PASSAGE GIVEN -

Konrad Becker, Felix Stalder, editors of Deep Search.
When taking leave from the many new people I meet, often they ask me if I am on Facebook, or they tell me to Google them. I reply that I am not on Facebook. What, not on Facebook? is the usual response. When I start to explain about privacy issues or that I want my search to be unique and not recommended, an expression of shock appears on their faces. If I continue and ask them whether they care that their data is sold to third parties and their search recommended I am warranted the retort: I have nothing to hide so I think its OK and there is more security. For those of us who still want to have some control over how we search, find information, experience the internet, and would like to understand legislation that will be able to clarify and protect our rights as citizens, Deep Search (2009) is still a relevant book. Even more so since December 4, 2009, when Google announced, ‘personalised search for everyone’, combining Page Rank and personalization, altering relevance and how we find and consume information.
Deep Search- The Politics of Search Beyond Google collates 13 texts that investigate the social and political dimensions of how we navigate the deep sea of knowledge. It addresses some key questions of contemporary society: What do we gain and what do we lose as a consequence of the mechanisation of communication? Where is the emancipatory potential of having access to such vast amounts of information? What are the dangers of our reliance on search engine algorithms? Although maybe not able to answer all of these questions, this book speculates on alternatives; mapping out the field surrounding the concept of search, an activity with which right now 25% of the world is engaged with on a daily basis. As the editors Konrad Becker and Felix Stalder state in an introductory note, these questions of culture, context and classification in information systems should not be ignored since what is at stake is nothing less than how we, as individuals and institutions, come to find out about the world, notwithstanding what happens to our data.

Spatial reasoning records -
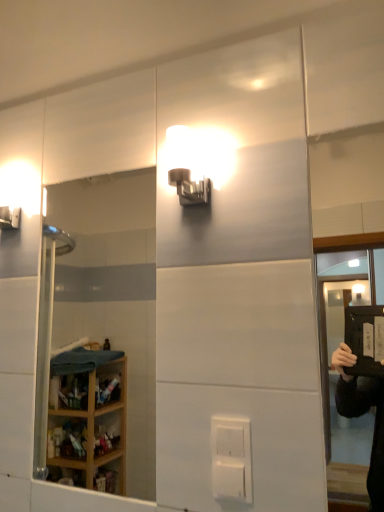
Question: From a real-world perspective, is clear glass mirror at left positioned over transparent plastic screen door at upper right based on gravity?

Choices:
 (A) yes
 (B) no

Answer: (B)

Question: Is clear glass mirror at left positioned with its back to transparent plastic screen door at upper right?

Choices:
 (A) yes
 (B) no

Answer: (B)

Question: Is clear glass mirror at left oriented towards transparent plastic screen door at upper right?

Choices:
 (A) no
 (B) yes

Answer: (A)

Question: Considering the relative sizes of clear glass mirror at left and transparent plastic screen door at upper right in the image provided, is clear glass mirror at left thinner than transparent plastic screen door at upper right?

Choices:
 (A) no
 (B) yes

Answer: (B)

Question: Is the position of clear glass mirror at left more distant than that of transparent plastic screen door at upper right?

Choices:
 (A) yes
 (B) no

Answer: (A)

Question: Based on their positions, is white plastic electric outlet at center located to the left or right of matte white sconce at upper center?

Choices:
 (A) left
 (B) right

Answer: (B)

Question: Is point (233, 498) closer or farther from the camera than point (178, 162)?

Choices:
 (A) farther
 (B) closer

Answer: (B)

Question: From the image's perspective, is white plastic electric outlet at center located above or below matte white sconce at upper center?

Choices:
 (A) above
 (B) below

Answer: (B)

Question: Is white plastic electric outlet at center wider or thinner than matte white sconce at upper center?

Choices:
 (A) thin
 (B) wide

Answer: (A)

Question: From a real-world perspective, is white plastic electric outlet at center above or below transparent plastic screen door at upper right?

Choices:
 (A) below
 (B) above

Answer: (A)

Question: Is white plastic electric outlet at center wider or thinner than transparent plastic screen door at upper right?

Choices:
 (A) thin
 (B) wide

Answer: (B)

Question: Is point (238, 467) closer or farther from the camera than point (327, 418)?

Choices:
 (A) farther
 (B) closer

Answer: (B)

Question: From the image's perspective, is white plastic electric outlet at center above or below transparent plastic screen door at upper right?

Choices:
 (A) below
 (B) above

Answer: (A)

Question: Is clear glass mirror at left in front of or behind white plastic electric outlet at center in the image?

Choices:
 (A) behind
 (B) front

Answer: (A)

Question: Choose the correct answer: Is clear glass mirror at left inside white plastic electric outlet at center or outside it?

Choices:
 (A) inside
 (B) outside

Answer: (B)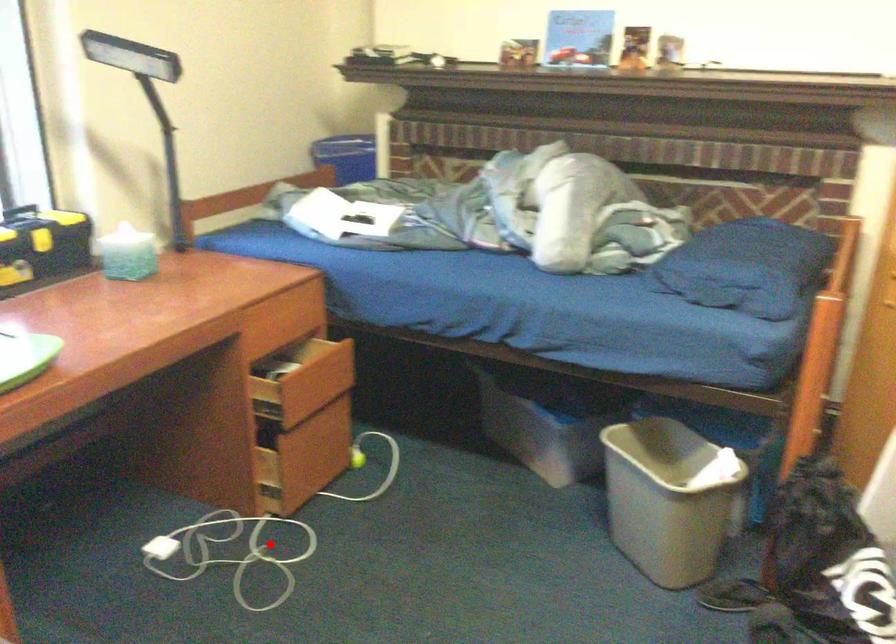
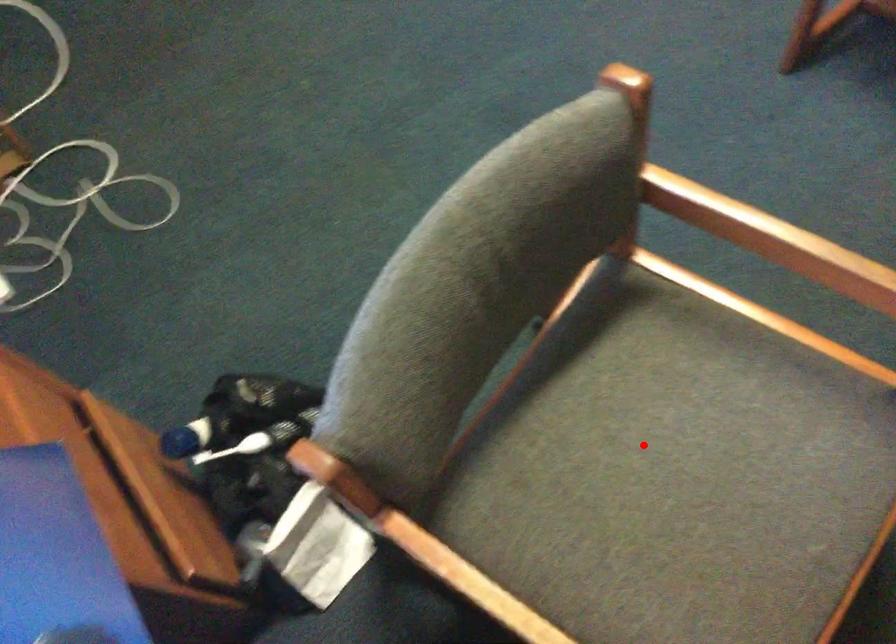
I am providing you with two images of the same scene from different viewpoints. A red point is marked on the first image and another point is marked on the second image. Does the point marked in image1 correspond to the same location as the one in image2?

No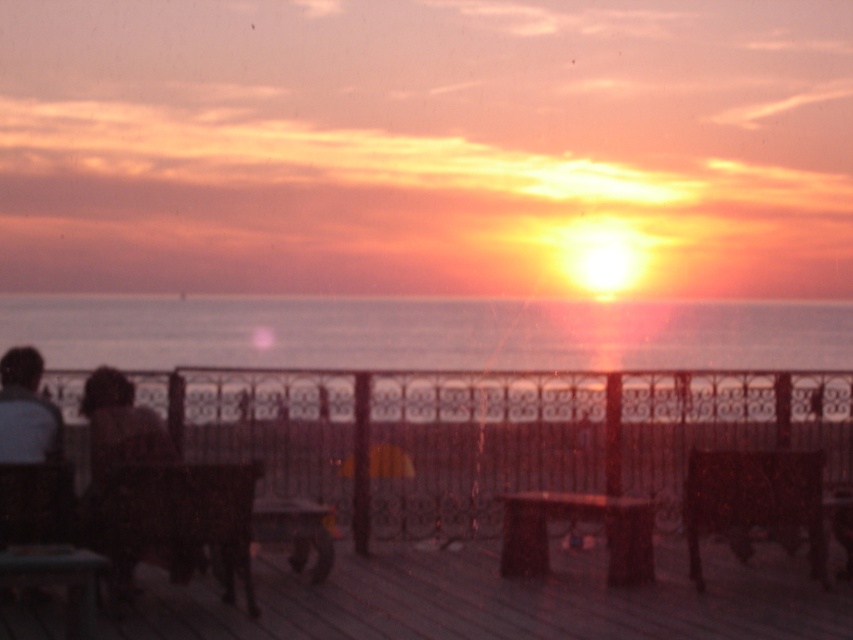
Does metallic ornate railing at center have a lesser width compared to wooden dock at center?

In fact, metallic ornate railing at center might be wider than wooden dock at center.

Consider the image. Can you confirm if metallic ornate railing at center is shorter than wooden dock at center?

Incorrect, metallic ornate railing at center's height does not fall short of wooden dock at center's.

Is point (570, 449) closer to camera compared to point (515, 557)?

No, (570, 449) is further to viewer.

This screenshot has width=853, height=640. What are the coordinates of `metallic ornate railing at center` in the screenshot? It's located at (492, 433).

In the scene shown: Which is below, metallic ornate railing at center or smooth ocean water at center?

metallic ornate railing at center is below.

Locate an element on the screen. metallic ornate railing at center is located at coordinates (492, 433).

Measure the distance between smooth ocean water at center and camera.

They are 29.58 feet apart.

This screenshot has width=853, height=640. What do you see at coordinates (425, 333) in the screenshot? I see `smooth ocean water at center` at bounding box center [425, 333].

Which is behind, point (83, 362) or point (22, 374)?

The point (83, 362) is behind.

Locate an element on the screen. This screenshot has height=640, width=853. smooth ocean water at center is located at coordinates (425, 333).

TASK DIRECTIONS - Please decide whether each statement agrees with the review of Deep Search: 1. The book collects 13 texts. 2. The writer of the review is on Facebook. 3. The book answers all of the key questions it raises. Answer yes or no for each and quote the deciding words of the review. The listing is separate material and has no connection to the review of Deep Search.

FULL RESPONSE -
1. Yes: "collates 13 texts"
2. No: "I reply that I am not on Facebook."
3. No: "Although maybe not able to answer all of these questions"